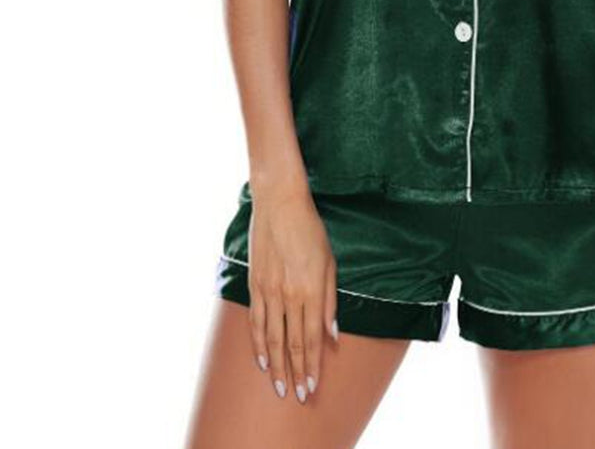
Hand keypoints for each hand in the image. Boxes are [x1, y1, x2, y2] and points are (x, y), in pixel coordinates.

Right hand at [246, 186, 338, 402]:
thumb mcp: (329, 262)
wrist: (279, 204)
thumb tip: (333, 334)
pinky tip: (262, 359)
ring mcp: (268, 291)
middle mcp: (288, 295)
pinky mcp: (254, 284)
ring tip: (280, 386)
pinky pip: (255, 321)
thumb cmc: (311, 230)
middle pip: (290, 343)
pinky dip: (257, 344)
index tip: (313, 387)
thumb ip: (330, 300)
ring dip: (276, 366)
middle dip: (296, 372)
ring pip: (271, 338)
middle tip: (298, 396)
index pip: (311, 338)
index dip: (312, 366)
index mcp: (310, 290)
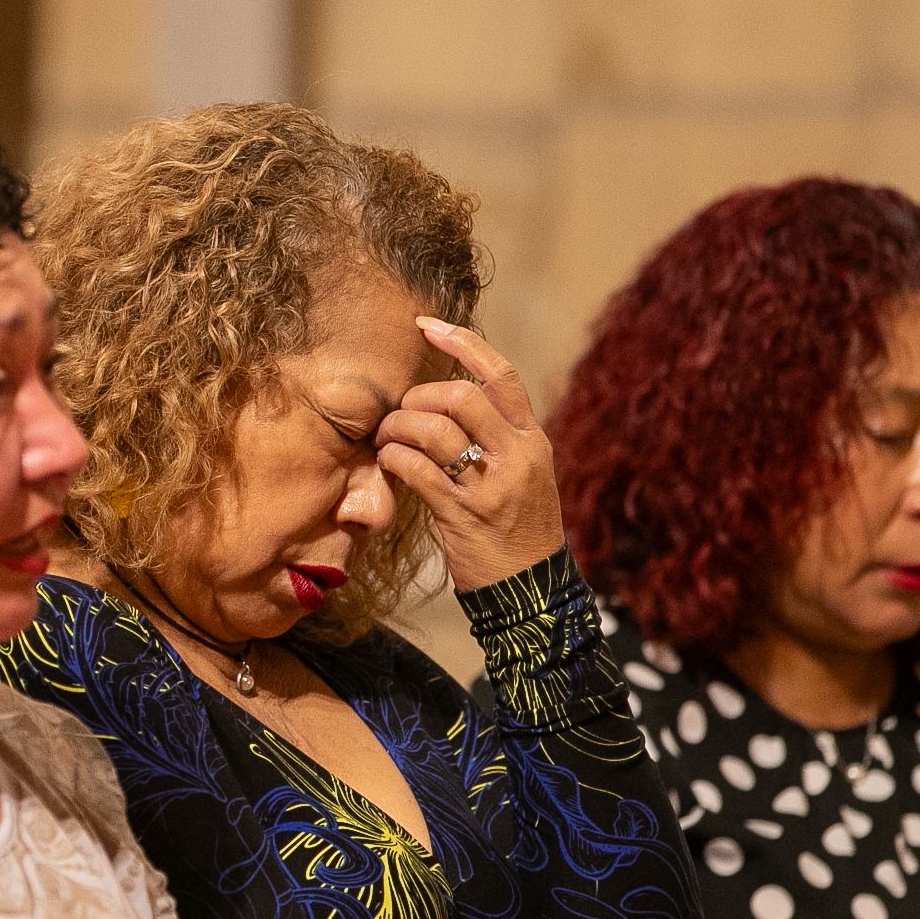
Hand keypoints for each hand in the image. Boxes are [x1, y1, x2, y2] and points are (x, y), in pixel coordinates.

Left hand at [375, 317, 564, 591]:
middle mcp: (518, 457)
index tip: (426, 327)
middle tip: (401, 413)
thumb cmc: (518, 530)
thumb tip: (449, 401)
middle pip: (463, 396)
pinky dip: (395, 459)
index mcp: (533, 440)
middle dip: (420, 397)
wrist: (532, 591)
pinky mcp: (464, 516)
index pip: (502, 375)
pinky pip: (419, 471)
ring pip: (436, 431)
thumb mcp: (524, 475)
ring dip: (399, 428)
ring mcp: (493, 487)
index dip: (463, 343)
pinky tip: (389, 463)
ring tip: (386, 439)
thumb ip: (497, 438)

------------------------------

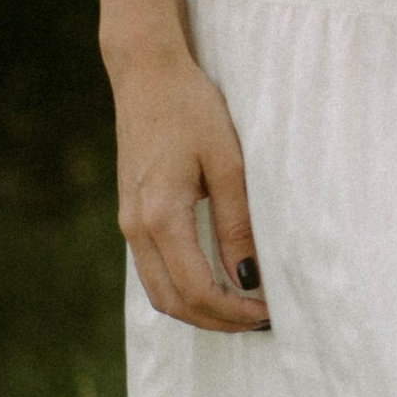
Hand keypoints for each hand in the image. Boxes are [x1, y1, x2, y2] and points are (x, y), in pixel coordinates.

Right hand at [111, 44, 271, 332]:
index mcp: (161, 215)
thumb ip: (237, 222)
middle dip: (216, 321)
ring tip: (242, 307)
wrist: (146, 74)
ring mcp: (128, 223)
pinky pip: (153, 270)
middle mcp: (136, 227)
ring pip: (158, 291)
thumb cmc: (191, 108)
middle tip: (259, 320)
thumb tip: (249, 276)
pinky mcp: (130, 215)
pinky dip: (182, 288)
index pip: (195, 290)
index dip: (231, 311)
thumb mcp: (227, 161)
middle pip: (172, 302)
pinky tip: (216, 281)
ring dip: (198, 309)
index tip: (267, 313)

------------------------------

=== Your objective ===
Which lines above contain the word "thumb"? Show each of them.

=== Exercise result ===
thumb mcp: (329, 262)
thumb tip: (333, 334)
thumb cmc: (311, 230)
thumb ip: (330, 300)
thumb cmc: (518, 530)
thumb tip: (449, 401)
thumb mcp: (524, 475)
thumb ip: (497, 438)
thumb ip: (237, 222)
thumb cmc: (191, 108)
thumb tip: (249, 276)
thumb mcp: (227, 161)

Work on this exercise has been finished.